Throughout this campaign, many people, artists and non-artists alike, depicted Trump as a man with a small penis. Because we all know that a man cannot be a man, if he has a small dick (as if no man with a big dick would ever be so vulgar as Trump!). We wanted to belittle him. And so rather than attack his actions, from which we had so many to choose, we went with what we were comfortable with, belittling him as a man and most specifically his manhood.
Hillary had the balls to win. Trump was a little man, who didn’t deserve to win. Think about that… We are so programmed to believe in these binary terms, that we think these words are also compliments.
Hillary deserved to win because she was infinitely more qualified than any president before her.

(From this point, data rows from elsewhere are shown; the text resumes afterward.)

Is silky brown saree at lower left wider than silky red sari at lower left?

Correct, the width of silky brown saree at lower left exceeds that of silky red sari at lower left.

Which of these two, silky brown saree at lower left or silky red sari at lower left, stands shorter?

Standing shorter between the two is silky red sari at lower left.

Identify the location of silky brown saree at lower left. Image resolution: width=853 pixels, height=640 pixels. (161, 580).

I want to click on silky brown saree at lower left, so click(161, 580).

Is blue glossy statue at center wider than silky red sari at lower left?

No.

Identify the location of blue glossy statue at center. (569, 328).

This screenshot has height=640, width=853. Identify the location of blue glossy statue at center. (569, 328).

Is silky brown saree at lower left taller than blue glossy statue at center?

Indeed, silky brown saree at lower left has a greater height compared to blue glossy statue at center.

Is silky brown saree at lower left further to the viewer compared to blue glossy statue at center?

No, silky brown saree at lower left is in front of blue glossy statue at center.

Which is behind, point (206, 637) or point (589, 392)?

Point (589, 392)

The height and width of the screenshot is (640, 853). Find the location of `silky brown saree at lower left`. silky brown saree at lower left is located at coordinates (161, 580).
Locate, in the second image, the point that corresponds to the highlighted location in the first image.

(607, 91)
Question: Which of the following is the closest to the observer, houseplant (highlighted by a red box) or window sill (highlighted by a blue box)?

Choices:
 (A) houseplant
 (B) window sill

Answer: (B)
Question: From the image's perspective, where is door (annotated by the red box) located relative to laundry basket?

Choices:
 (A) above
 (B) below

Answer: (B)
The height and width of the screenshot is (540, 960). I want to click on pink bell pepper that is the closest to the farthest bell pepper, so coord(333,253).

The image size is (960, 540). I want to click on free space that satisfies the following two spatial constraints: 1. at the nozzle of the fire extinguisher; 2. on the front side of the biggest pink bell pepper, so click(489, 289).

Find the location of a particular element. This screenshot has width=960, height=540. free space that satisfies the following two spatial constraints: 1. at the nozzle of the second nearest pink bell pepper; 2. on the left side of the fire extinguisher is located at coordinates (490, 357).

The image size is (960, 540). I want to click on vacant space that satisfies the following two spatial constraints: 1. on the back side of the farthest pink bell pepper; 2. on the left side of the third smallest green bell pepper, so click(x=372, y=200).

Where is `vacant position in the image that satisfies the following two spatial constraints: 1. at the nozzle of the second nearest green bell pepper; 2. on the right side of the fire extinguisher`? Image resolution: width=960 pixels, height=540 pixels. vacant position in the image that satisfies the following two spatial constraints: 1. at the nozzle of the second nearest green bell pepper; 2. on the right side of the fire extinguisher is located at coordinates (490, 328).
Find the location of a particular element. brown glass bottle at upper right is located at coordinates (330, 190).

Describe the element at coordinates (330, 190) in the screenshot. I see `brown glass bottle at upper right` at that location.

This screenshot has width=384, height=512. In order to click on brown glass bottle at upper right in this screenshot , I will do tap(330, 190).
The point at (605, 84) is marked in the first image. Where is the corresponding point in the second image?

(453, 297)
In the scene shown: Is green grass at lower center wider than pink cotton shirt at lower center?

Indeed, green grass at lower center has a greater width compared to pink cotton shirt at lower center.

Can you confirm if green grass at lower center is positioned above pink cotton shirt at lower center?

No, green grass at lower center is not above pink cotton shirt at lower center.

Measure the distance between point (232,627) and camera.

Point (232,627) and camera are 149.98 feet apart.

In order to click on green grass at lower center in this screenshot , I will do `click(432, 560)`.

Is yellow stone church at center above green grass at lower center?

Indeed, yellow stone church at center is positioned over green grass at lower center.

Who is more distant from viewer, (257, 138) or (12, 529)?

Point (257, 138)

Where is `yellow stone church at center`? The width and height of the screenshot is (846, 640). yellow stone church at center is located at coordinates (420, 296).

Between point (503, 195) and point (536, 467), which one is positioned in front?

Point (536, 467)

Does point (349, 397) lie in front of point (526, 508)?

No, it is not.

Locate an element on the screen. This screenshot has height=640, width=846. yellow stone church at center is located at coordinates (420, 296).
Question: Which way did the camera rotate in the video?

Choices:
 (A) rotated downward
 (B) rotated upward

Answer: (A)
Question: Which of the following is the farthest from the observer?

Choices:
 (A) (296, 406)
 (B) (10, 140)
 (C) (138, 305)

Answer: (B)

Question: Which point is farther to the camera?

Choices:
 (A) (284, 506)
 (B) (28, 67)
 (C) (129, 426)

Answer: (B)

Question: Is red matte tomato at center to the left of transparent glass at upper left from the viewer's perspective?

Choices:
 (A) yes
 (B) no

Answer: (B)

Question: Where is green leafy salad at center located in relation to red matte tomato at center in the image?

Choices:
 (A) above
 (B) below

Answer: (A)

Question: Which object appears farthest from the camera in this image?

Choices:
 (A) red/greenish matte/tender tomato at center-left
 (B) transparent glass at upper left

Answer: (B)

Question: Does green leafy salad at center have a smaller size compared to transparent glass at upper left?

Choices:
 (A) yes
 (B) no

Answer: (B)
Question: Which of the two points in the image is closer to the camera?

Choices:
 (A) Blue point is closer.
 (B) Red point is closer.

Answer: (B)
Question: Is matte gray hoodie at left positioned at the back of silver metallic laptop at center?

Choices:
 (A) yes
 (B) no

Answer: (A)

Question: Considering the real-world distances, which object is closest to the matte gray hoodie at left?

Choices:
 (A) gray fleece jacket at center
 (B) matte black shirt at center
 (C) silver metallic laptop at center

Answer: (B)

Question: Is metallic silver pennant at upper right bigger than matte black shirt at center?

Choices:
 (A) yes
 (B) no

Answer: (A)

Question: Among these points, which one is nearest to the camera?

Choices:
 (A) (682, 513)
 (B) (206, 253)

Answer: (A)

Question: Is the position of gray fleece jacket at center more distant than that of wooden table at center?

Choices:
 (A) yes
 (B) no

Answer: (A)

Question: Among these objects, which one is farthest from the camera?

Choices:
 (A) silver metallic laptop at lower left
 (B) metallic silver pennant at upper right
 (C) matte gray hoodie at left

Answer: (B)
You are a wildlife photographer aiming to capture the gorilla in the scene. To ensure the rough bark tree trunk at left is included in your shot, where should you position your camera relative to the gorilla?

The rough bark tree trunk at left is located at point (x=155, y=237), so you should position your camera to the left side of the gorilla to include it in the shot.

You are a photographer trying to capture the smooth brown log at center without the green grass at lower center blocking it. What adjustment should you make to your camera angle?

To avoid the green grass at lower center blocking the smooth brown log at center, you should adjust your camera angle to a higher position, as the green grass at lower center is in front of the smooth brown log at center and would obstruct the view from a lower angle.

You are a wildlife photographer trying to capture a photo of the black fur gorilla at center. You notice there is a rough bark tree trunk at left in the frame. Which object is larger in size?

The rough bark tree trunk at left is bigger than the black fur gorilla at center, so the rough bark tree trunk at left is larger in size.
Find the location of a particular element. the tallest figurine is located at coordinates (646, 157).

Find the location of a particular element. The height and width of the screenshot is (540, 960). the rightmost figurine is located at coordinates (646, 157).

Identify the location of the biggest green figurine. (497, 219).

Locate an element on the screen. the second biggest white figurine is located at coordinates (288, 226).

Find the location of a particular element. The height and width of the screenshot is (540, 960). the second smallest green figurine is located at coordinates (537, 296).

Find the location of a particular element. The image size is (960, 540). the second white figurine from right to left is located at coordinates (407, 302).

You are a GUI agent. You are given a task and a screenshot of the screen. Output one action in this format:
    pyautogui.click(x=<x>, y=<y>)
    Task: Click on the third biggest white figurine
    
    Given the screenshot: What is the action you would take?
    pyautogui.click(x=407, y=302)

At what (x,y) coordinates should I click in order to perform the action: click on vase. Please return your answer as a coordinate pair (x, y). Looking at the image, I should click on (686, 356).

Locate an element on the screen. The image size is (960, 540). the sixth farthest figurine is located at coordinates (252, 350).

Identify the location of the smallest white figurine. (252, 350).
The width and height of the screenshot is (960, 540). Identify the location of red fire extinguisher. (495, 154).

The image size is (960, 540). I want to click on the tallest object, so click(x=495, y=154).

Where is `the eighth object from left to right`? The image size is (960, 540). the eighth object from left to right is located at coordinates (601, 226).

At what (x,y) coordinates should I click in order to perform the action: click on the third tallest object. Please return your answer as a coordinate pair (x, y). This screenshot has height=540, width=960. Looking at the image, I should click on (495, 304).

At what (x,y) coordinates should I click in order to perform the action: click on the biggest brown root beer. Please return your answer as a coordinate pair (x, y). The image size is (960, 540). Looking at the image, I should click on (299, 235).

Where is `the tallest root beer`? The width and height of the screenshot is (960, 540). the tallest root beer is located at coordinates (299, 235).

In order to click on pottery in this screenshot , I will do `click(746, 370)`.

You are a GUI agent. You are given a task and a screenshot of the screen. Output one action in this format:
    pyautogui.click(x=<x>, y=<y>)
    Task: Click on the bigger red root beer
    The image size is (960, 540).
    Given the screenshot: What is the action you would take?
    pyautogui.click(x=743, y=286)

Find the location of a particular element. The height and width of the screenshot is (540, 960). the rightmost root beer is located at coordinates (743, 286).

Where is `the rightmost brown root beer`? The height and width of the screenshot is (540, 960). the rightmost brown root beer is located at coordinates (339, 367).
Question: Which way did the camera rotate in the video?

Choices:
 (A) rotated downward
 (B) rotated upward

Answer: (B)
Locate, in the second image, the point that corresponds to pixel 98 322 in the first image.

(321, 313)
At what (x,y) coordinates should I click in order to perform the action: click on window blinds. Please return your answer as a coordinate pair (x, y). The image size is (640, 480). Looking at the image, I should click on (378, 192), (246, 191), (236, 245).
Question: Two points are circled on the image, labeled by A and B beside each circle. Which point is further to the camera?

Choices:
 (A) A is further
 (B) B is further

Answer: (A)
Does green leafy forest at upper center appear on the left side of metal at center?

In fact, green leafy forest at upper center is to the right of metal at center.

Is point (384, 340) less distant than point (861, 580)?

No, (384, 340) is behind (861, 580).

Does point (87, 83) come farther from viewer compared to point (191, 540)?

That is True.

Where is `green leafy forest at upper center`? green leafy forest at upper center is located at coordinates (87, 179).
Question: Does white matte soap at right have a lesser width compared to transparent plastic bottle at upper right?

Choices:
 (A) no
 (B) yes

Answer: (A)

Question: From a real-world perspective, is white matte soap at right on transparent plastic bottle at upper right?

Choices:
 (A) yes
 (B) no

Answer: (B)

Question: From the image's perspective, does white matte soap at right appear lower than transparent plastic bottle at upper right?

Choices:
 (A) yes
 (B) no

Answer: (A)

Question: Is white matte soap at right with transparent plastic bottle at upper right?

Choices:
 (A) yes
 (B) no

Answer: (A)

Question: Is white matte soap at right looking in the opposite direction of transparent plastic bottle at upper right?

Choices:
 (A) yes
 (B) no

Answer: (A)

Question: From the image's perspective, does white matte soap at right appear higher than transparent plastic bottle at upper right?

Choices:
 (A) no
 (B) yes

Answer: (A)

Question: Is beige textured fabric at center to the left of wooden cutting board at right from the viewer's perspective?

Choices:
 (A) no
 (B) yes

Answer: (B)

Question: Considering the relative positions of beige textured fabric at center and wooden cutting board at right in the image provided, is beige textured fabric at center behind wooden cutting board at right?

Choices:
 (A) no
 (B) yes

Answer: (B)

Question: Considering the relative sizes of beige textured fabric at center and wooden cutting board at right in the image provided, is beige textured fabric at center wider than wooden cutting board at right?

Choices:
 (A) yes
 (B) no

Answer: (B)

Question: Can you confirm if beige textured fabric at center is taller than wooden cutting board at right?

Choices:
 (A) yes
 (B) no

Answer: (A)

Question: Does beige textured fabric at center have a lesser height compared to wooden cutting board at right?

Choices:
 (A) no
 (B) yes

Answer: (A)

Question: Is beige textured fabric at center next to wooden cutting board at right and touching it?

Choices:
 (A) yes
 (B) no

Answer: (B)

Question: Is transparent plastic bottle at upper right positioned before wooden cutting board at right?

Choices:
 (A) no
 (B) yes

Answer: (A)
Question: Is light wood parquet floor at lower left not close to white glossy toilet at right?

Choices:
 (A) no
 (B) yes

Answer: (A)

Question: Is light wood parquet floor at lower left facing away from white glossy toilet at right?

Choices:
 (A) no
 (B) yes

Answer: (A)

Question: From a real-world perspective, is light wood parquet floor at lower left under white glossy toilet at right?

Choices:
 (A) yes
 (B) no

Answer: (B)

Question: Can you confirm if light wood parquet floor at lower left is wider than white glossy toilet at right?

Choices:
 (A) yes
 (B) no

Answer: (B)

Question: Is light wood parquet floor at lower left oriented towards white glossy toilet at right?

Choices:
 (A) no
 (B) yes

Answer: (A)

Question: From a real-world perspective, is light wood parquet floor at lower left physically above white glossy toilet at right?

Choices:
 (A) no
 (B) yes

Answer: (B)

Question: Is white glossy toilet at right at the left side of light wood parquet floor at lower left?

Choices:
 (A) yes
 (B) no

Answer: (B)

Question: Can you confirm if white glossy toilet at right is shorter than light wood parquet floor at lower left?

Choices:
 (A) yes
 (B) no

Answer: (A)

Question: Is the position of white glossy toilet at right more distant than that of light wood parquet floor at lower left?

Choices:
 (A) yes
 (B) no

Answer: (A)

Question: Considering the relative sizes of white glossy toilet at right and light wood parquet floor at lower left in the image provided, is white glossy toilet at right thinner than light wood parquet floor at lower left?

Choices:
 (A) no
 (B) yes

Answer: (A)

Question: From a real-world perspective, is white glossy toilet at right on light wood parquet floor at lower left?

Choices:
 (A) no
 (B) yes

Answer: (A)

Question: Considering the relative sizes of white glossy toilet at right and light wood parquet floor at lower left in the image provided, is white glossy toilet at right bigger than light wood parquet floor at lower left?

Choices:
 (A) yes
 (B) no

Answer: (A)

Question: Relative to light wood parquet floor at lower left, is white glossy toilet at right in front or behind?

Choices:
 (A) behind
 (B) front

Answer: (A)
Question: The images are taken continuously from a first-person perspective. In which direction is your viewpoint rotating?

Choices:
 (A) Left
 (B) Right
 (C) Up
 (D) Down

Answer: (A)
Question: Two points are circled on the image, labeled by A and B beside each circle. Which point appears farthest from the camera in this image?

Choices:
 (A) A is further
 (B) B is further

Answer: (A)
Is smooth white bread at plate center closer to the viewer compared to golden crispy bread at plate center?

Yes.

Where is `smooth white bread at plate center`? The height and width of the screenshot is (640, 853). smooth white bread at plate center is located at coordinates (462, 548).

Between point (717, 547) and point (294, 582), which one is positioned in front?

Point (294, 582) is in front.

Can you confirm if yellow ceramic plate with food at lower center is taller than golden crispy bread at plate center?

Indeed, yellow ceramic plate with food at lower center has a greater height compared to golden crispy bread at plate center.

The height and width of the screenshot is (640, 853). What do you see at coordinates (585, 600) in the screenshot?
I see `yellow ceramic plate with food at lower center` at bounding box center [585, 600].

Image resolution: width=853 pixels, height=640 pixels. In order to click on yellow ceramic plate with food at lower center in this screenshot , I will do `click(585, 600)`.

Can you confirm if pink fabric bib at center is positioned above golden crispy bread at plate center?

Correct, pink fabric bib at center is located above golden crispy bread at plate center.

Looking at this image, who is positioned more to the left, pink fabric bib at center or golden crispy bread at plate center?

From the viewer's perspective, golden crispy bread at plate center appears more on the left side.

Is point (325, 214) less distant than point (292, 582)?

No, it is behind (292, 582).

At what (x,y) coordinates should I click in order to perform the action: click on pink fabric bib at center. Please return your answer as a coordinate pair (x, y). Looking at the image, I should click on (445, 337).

Not because she had the balls. Not because bitches get shit done. Because she was the most prepared for the job at hand.
Trump did not deserve to win. I don’t even feel I need to explain why that is, but I’ll tell you one thing, it has nothing to do with the size of his dick. Because having a dick, whatever size it is, has nothing to do with your competency or lack thereof.
Yesterday, we told our sisters that once again, no matter how prepared you are for the job, it is more than likely going to go to a less qualified man. That is a shocking lesson that I imagine didn’t come as any surprise.
Now comes the difficult bit. My sisters, you are not a minority. I say this as a member of two minorities – black and gay. But you? You’re 51% of the world’s population! Continually victimising yourself as some helpless minority is doing yourselves an injustice. You have a voting power both my minorities combined could only dream of. But we have to get our houses in order and we need to recognise the ways in which systemic misogyny is ingrained in the way we approach these problems.
If we can eradicate that and work together - our newly mobilised sisters, LGBTs, people of colour and the disabled, we will be unstoppable. Because we will be the overwhelming majority. For the next four years, the fight is definitely on. And ultimately, we are on the right side of history.